Her recent work has focused on the interrelationship between caregiver and care recipient well-being. She has reported that when their spousal caregiver experienced depressive symptoms, a cancer survivor was four times more likely to have elevated depressive symptoms themselves a year later. In later studies, she has also drawn associations between caregiver quality of life and care recipient outcomes as well as between caregiver well-being and perceived quality of care. Now, she is looking to see how caregiver well-being might influence the clinical care that cancer survivors receive.

 “They may not have the energy or emotional capacity to do the things that they need to do to support that person and that extends to clinical care too,” Litzelman said. “They may not have the capacity to help with communicating with providers, which we know that caregivers do a lot of. They may not have as high of a capacity to help with the coordination of care, which they do a lot of.”

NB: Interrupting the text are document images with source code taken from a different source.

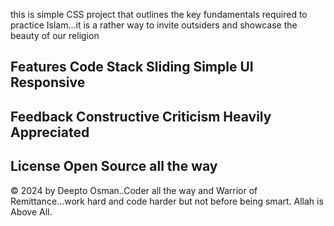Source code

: this is simple CSS project that outlines the key fundamentals required to practice Islam...it is a rather way to invite outsiders and showcase the beauty of our religion
## Features Code Stack Sliding Simple UI Responsive

## Feedback Constructive Criticism Heavily Appreciated

## License Open Source all the way

© 2024 by Deepto Osman..Coder all the way and Warrior of Remittance...work hard and code harder but not before being smart. Allah is Above All.

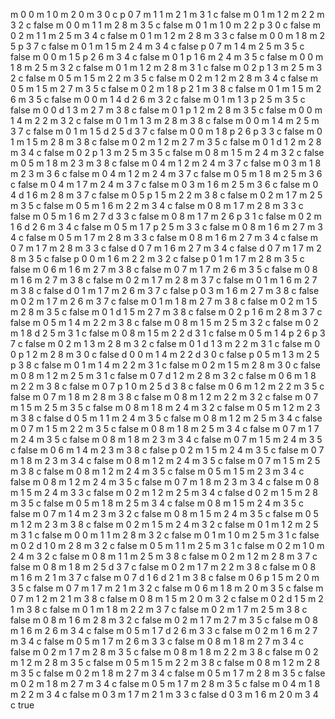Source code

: m 0 0 m 1 0 m 2 0 m 3 0 c
p 0 7 m 1 1 m 2 1 m 3 1 c
false
m 0 1 m 1 2 m 2 2 m 3 2 c
false
m 0 0 m 1 1 m 2 8 m 3 5 c
false
m 0 1 m 1 0 m 2 2 p 3 0 c
false
m 0 2 m 1 1 m 2 5 m 3 4 c
false
m 0 1 m 1 2 m 2 8 m 3 3 c
false
m 0 0 m 1 8 m 2 5 p 3 7 c
false
m 0 1 m 1 5 m 2 4 m 3 4 c
false
p 0 7 m 1 4 m 2 5 m 3 5 c
false
m 0 0 m 1 5 p 2 6 m 3 4 c
false
m 0 1 p 1 6 m 2 4 m 3 5 c
false
m 0 0 m 1 8 m 2 5 m 3 2 c
false
m 0 1 m 1 2 m 2 8 m 3 1 c
false
m 0 2 p 1 3 m 2 5 m 3 2 c
false
m 0 5 m 1 5 m 2 2 m 3 5 c
false
m 0 2 m 1 2 m 2 8 m 3 4 c
false
m 0 5 m 1 5 m 2 7 m 3 5 c
false
m 0 2 m 1 8 p 2 1 m 3 8 c
false
m 0 1 m 1 5 m 2 6 m 3 5 c
false
m 0 0 m 1 4 d 2 6 m 3 2 c
false
m 0 1 m 1 3 p 2 5 m 3 5 c
false
m 0 0 d 1 3 m 2 7 m 3 8 c
false
m 0 1 p 1 2 m 2 8 m 3 5 c
false
m 0 0 m 1 4 m 2 2 m 3 2 c
false
m 0 1 m 1 3 m 2 8 m 3 8 c
false
m 0 0 m 1 4 m 2 5 m 3 7 c
false
m 0 1 m 1 5 d 2 5 d 3 7 c
false
m 0 0 m 1 8 p 2 6 p 3 3 c
false
m 0 1 m 1 5 m 2 8 m 3 8 c
false
m 0 2 m 1 2 m 2 7 m 3 5 c
false
m 0 1 d 1 2 m 2 8 m 3 4 c
false
m 0 2 p 1 3 m 2 5 m 3 5 c
false
m 0 8 m 1 5 m 2 4 m 3 2 c
false
m 0 5 m 1 8 m 2 3 m 3 8 c
false
m 0 4 m 1 2 m 2 4 m 3 7 c
false
m 0 3 m 1 8 m 2 3 m 3 6 c
false
m 0 4 m 1 2 m 2 4 m 3 7 c
false
m 0 5 m 1 8 m 2 5 m 3 6 c
false
m 0 4 m 1 7 m 2 4 m 3 7 c
false
m 0 3 m 1 6 m 2 5 m 3 6 c
false
m 0 4 d 1 6 m 2 8 m 3 7 c
false
m 0 5 p 1 5 m 2 2 m 3 8 c
false
m 0 2 m 1 7 m 2 5 m 3 5 c
false
m 0 5 m 1 6 m 2 2 m 3 4 c
false
m 0 8 m 1 7 m 2 8 m 3 3 c
false
m 0 5 m 1 6 m 2 7 d 3 3 c
false
m 0 8 m 1 7 m 2 6 p 3 1 c
false
m 0 2 m 1 6 d 2 6 m 3 4 c
false
m 0 5 m 1 7 p 2 5 m 3 3 c
false
m 0 8 m 1 6 m 2 7 m 3 4 c
false
m 0 5 m 1 7 m 2 8 m 3 3 c
false
m 0 8 m 1 6 m 2 7 m 3 4 c
false
m 0 7 m 1 7 m 2 8 m 3 3 c
false
d 0 7 m 1 6 m 2 7 m 3 4 c
false
d 0 7 m 1 7 m 2 8 m 3 5 c
false
p 0 0 m 1 6 m 2 2 m 3 2 c
false
p 0 1 m 1 7 m 2 8 m 3 5 c
false
m 0 6 m 1 6 m 2 7 m 3 8 c
false
m 0 7 m 1 7 m 2 6 m 3 5 c
false
m 0 8 m 1 6 m 2 7 m 3 8 c
false
m 0 2 m 1 7 m 2 8 m 3 7 c
false
m 0 1 m 1 6 m 2 7 m 3 8 c
false
d 0 1 m 1 7 m 2 6 m 3 7 c
false
p 0 3 m 1 6 m 2 7 m 3 8 c
false
m 0 2 m 1 7 m 2 6 m 3 7 c
false
m 0 1 m 1 8 m 2 7 m 3 8 c
false
m 0 2 m 1 5 m 2 8 m 3 5 c
false
m 0 1 d 1 5 m 2 7 m 3 8 c
false
m 0 2 p 1 6 m 2 8 m 3 7 c
false
m 0 5 m 1 4 m 2 2 m 3 8 c
false
m 0 8 m 1 5 m 2 5 m 3 2 c
false
m 0 2 m 1 8 d 2 5 m 3 1 c
false
m 0 8 m 1 5 m 2 2 d 3 1 c
false
m 0 5 m 1 4 p 2 6 p 3 7 c
false
m 0 2 m 1 3 m 2 8 m 3 2 c
false
m 0 1 d 1 3 m 2 2 m 3 1 c
false
m 0 0 p 1 2 m 2 8 m 3 0 c
false
d 0 0 m 1 4 m 2 2 d 3 0 c
false
p 0 5 m 1 3 m 2 5 p 3 8 c
false
m 0 1 m 1 4 m 2 2 m 3 1 c
false
m 0 2 m 1 5 m 2 8 m 3 0 c
false
m 0 8 m 1 2 m 2 5 m 3 1 c
false
m 0 7 d 1 2 m 2 8 m 3 2 c
false
m 0 6 m 1 8 m 2 2 m 3 8 c
false
m 0 7 p 1 0 m 2 5 d 3 8 c
false
m 0 6 m 1 2 m 2 2 m 3 5 c
false
m 0 7 m 1 8 m 2 8 m 3 8 c
false
m 0 8 m 1 2 m 2 2 m 3 2 c
false
m 0 7 m 1 5 m 2 5 m 3 5 c
false
m 0 8 m 1 8 m 2 4 m 3 2 c
false
m 0 5 m 1 2 m 2 3 m 3 8 c
false
d 0 5 m 1 1 m 2 4 m 3 5 c
false
m 0 8 m 1 2 m 2 5 m 3 4 c
false
m 0 7 m 1 5 m 2 2 m 3 5 c
false
m 0 8 m 1 8 m 2 5 m 3 4 c
false
m 0 7 m 1 7 m 2 4 m 3 5 c
false
m 0 8 m 1 8 m 2 3 m 3 4 c
false
m 0 7 m 1 5 m 2 4 m 3 5 c
false
m 0 6 m 1 4 m 2 3 m 3 8 c
false
p 0 2 m 1 5 m 2 4 m 3 5 c
false
m 0 7 m 1 8 m 2 3 m 3 4 c
false
m 0 8 m 1 2 m 2 4 m 3 5 c
false
m 0 7 m 1 5 m 2 5 m 3 8 c
false
m 0 8 m 1 2 m 2 4 m 3 5 c
false
m 0 5 m 1 5 m 2 3 m 3 4 c
false
m 0 8 m 1 2 m 2 4 m 3 5 c
false
m 0 7 m 1 8 m 2 3 m 3 4 c
false
m 0 8 m 1 5 m 2 4 m 3 3 c
false
m 0 2 m 1 2 m 2 5 m 3 4 c
false
d 0 2 m 1 5 m 2 8 m 3 5 c
false
m 0 5 m 1 8 m 2 5 m 3 4 c
false
m 0 8 m 1 5 m 2 4 m 3 5 c
false
m 0 7 m 1 4 m 2 3 m 3 2 c
false
m 0 8 m 1 5 m 2 4 m 3 5 c
false
m 0 5 m 1 2 m 2 3 m 3 8 c
false
m 0 2 m 1 5 m 2 4 m 3 2 c
false
m 0 1 m 1 2 m 2 5 m 3 1 c
false
m 0 0 m 1 1 m 2 8 m 3 2 c
false
m 0 1 m 1 0 m 2 5 m 3 1 c
false
m 0 2 d 1 0 m 2 8 m 3 2 c
false
m 0 5 m 1 1 m 2 5 m 3 1 c
false
m 0 2 m 1 0 m 2 4 m 3 2 c
false
m 0 8 m 1 1 m 2 5 m 3 8 c
false
m 0 2 m 1 2 m 2 8 m 3 7 c
false
m 0 8 m 1 8 m 2 5 d 3 7 c
false
m 0 2 m 1 7 m 2 2 m 3 8 c
false
m 0 8 m 1 6 m 2 1 m 3 7 c
false
m 0 7 d 1 6 d 2 1 m 3 8 c
false
m 0 6 p 1 5 m 2 0 m 3 5 c
false
m 0 7 m 1 7 m 2 1 m 3 2 c
false
m 0 6 m 1 8 m 2 0 m 3 5 c
false
m 0 7 m 1 2 m 2 1 m 3 8 c
false
m 0 8 m 1 5 m 2 0 m 3 2 c
false
m 0 2 d 1 5 m 2 1 m 3 8 c
false
m 0 1 m 1 8 m 2 2 m 3 7 c
false
m 0 2 m 1 7 m 2 5 m 3 8 c
false
m 0 8 m 1 6 m 2 8 m 3 2 c
false
m 0 2 m 1 7 m 2 7 m 3 5 c
false
m 0 8 m 1 6 m 2 6 m 3 4 c
false
m 0 5 m 1 7 d 2 6 m 3 3 c
false
m 0 2 m 1 6 m 2 7 m 3 4 c
false
m 0 5 m 1 7 m 2 6 m 3 3 c
false
m 0 8 m 1 8 m 2 7 m 3 4 c
false
m 0 2 m 1 7 m 2 8 m 3 5 c
false
m 0 8 m 1 8 m 2 2 m 3 8 c
false
m 0 2 m 1 2 m 2 8 m 3 5 c
false
m 0 5 m 1 5 m 2 2 m 3 8 c
false
m 0 8 m 1 2 m 2 8 m 3 5 c
false
m 0 2 m 1 8 m 2 7 m 3 4 c
false
m 0 5 m 1 7 m 2 8 m 3 5 c
false
m 0 2 m 1 8 m 2 7 m 3 4 c
false
m 0 5 m 1 7 m 2 8 m 3 5 c
false
m 0 4 m 1 8 m 2 2 m 3 4 c
false
m 0 3 m 1 7 m 2 1 m 3 3 c
false
d 0 3 m 1 6 m 2 0 m 3 4 c
true
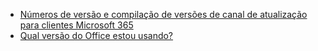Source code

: - [Números de versão e compilação de versões de canal de atualização para clientes Microsoft 365](/officeupdates/update-history-office365-proplus-by-date)
- [Qual versão do Office estou usando?](https://support.office.com/article/about-office-what-version-of-office-am-i-using-932788b8-a3ce-44bf-bb09-e334518b8b19)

Therefore, Litzelman advocates for including caregivers in the clinical care experience though both academic and outreach efforts. In her research papers and her talks with clinicians and medical students, she stresses these effects of cancer on caregivers as a reminder for healthcare providers to actively think about the ways that home life shapes patient outcomes.

She has also recently worked with the patient advocacy group Covering Wisconsin to develop one-page handouts that describe some of resources available for caregivers within several Wisconsin counties, and she has worked with the Wisconsin Family and Caregiving and Support Alliance to engage with employers about workplace accommodations and services available to support caregivers.

“I’m really thinking about things holistically and trying to think about what we do with this information,” Litzelman said. “How does this help us help that individual caregiver and then help all caregivers on a population level?”

Ultimately, Litzelman wants to see a culture change around caregiving. Oftentimes people, especially the partners of cancer survivors, do not realize that they are a caregiver until they have reached the point of burnout. Rather than viewing it as a responsibility that they must undertake alone, Litzelman hopes that people will see come caregiving as a family health issue.

“We want to make sure the people who need the resources are getting the resources so that they can continue in their role, so they can have good wellbeing, so they can thrive as human beings, and so that their families can thrive as well,” Litzelman said.